Objectives:
**A)** Reproduce the stretch of the Polars question from "Easily convert string" through "format '27 July 2020'.", word for word.
**B)** Pick up the Polars question where it stops and keep writing it.

Excerpt provided:
Search code examples
pythonpython-polars

Easily convert string column to pl.datetime in Polars


Consider a Polars data frame with a column of str type that indicates the date in the format '27 July 2020'.

I would like to convert this column to the polars.datetime type, which is distinct from the Python standard datetime.

import polars as pl
from datetime import datetime

df = pl.DataFrame({
    "id": [1, 2], 
     "event_date": ["27 July 2020", "31 December 2020"]
})

df = df.with_columns( 
    pl.col("event_date").map_elements(lambda x: x.replace(" ", "-"))
                        .map_elements(lambda x: datetime.strptime(x, "%d-%B-%Y"))
)
shape: (2, 2)
┌─────┬─────────────────────┐
│ id  ┆ event_date          │
│ --- ┆ ---                 │
│ i64 ┆ datetime[μs]        │
╞═════╪═════════════════════╡
│ 1   ┆ 2020-07-27 00:00:00 │
│ 2   ┆ 2020-12-31 00:00:00 │
└─────┴─────────────────────┘

Suppose we try to process df further to create a new column indicating the quarter of the year an event took place.

df.with_columns(
    pl.col("event_date").map_elements(lambda x: x.month)
                        .map_elements(lambda x: 1 if x in range(1,4) else 2 if x in range(4,7) else 3 if x in range(7,10) else 4)

Dataset excerpt:

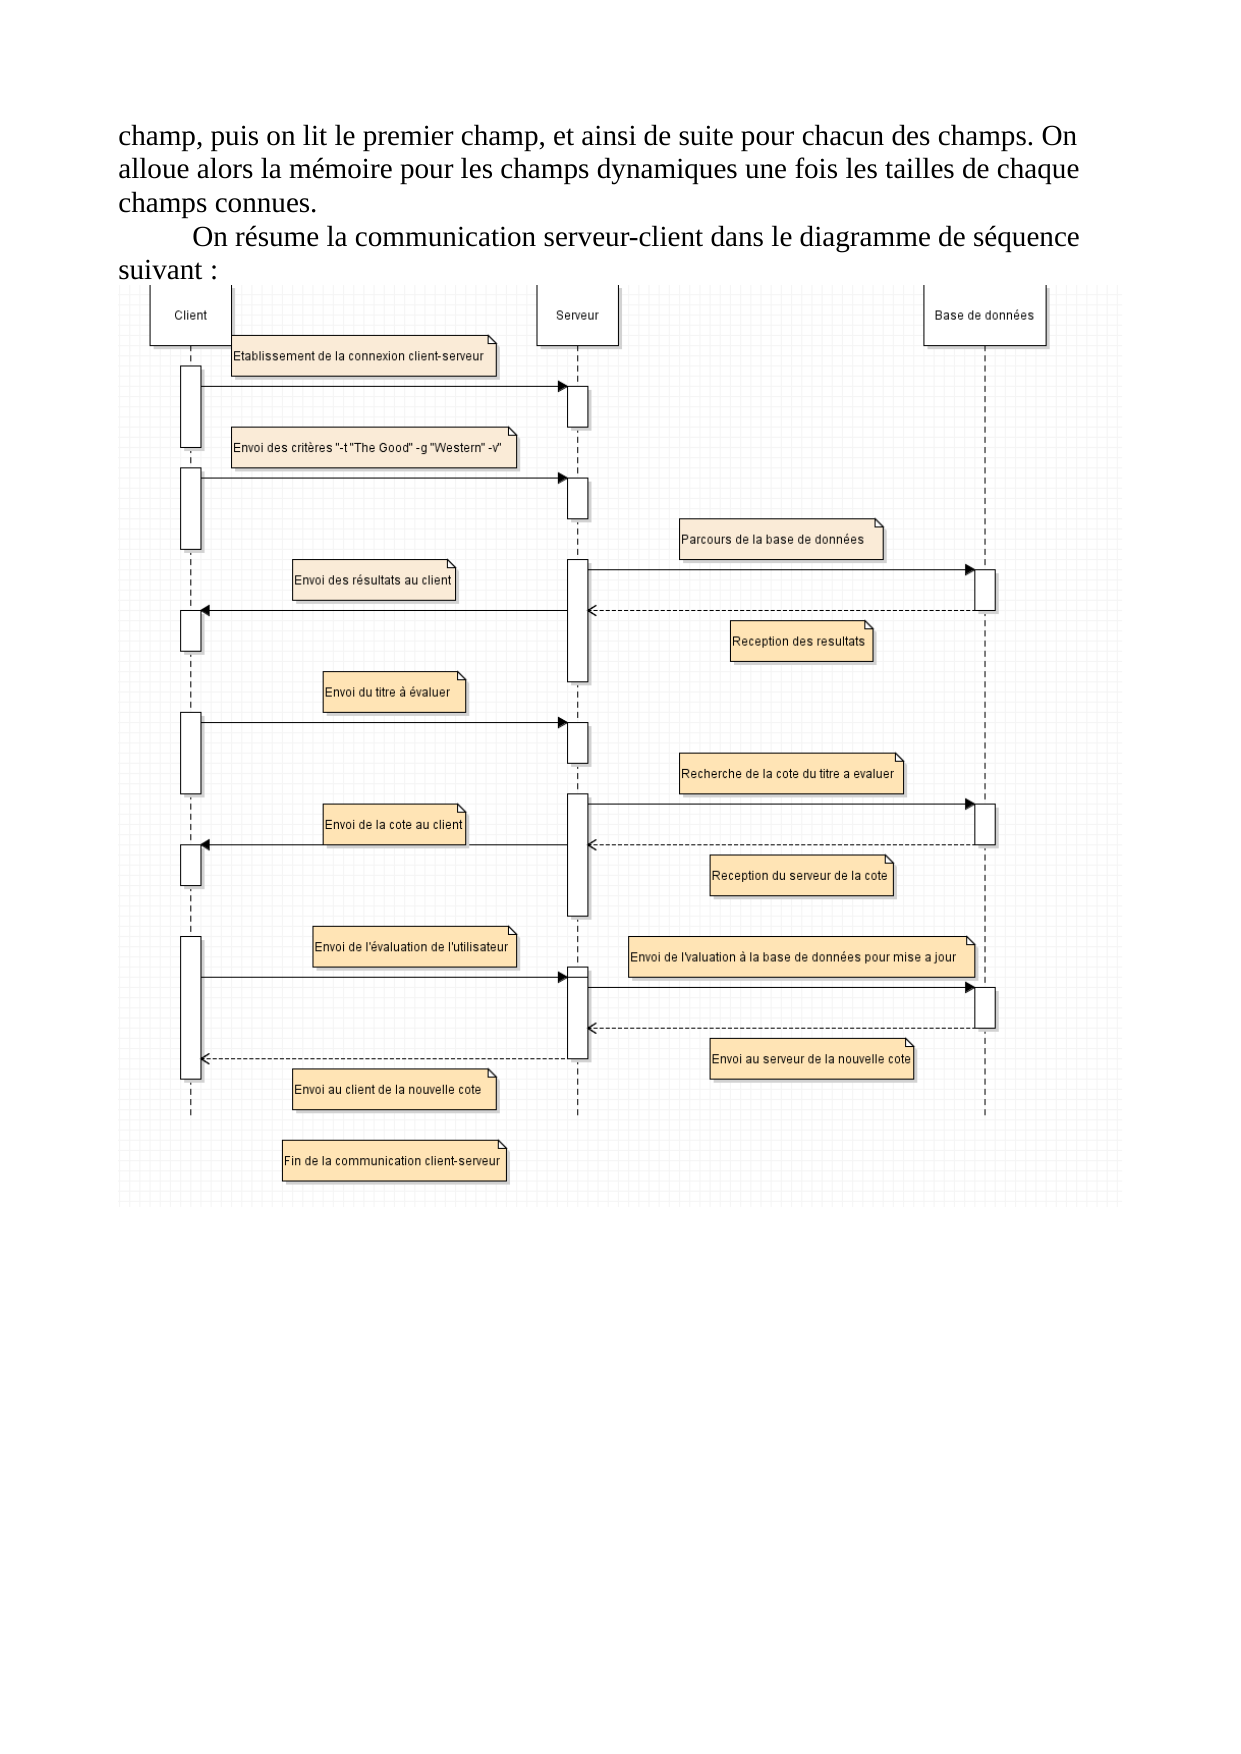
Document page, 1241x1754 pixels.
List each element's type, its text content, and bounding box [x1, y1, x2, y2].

Answers provided:
**A)**
Easily convert string column to pl.datetime in Polars


Consider a Polars data frame with a column of str type that indicates the date in the format '27 July 2020'.

**B)**
                        .alias("quarter")
)
shape: (2, 3)
┌─────┬─────────────────────┬─────────┐
│ id  ┆ event_date          ┆ quarter │
│ --- ┆ ---                 ┆ ---     │
│ i64 ┆ datetime[μs]        ┆ i64     │
╞═════╪═════════════════════╪═════════╡
│ 1   ┆ 2020-07-27 00:00:00 ┆ 3       │
│ 2   ┆ 2020-12-31 00:00:00 ┆ 4       │
└─────┴─────────────────────┴─────────┘

How would I do this in Polars without applying custom lambdas through map_elements?


Solution

  • The easiest way to convert strings to Date/Datetime is to use Polars' own functions:

    df.with_columns( 
        pl.col("event_date").str.to_datetime("%d %B %Y")
    )
    
    shape: (2, 2)
    ┌─────┬─────────────────────┐
    │ id  ┆ event_date          │
    │ --- ┆ ---                 │
    │ i64 ┆ datetime[μs]        │
    ╞═════╪═════════════════════╡
    │ 1   ┆ 2020-07-27 00:00:00 │
    │ 2   ┆ 2020-12-31 00:00:00 │
    └─────┴─────────────────────┘
    

    The Temporal section of the docs shows the supported functions in the .dt namespace.

    In the case of your second example, there is a dedicated quarter expression:

    df = df.with_columns( 
        pl.col("event_date").str.to_datetime("%d %B %Y")
    ).with_columns(
        pl.col("event_date").dt.quarter().alias("quarter")
    )
    
    shape: (2, 3)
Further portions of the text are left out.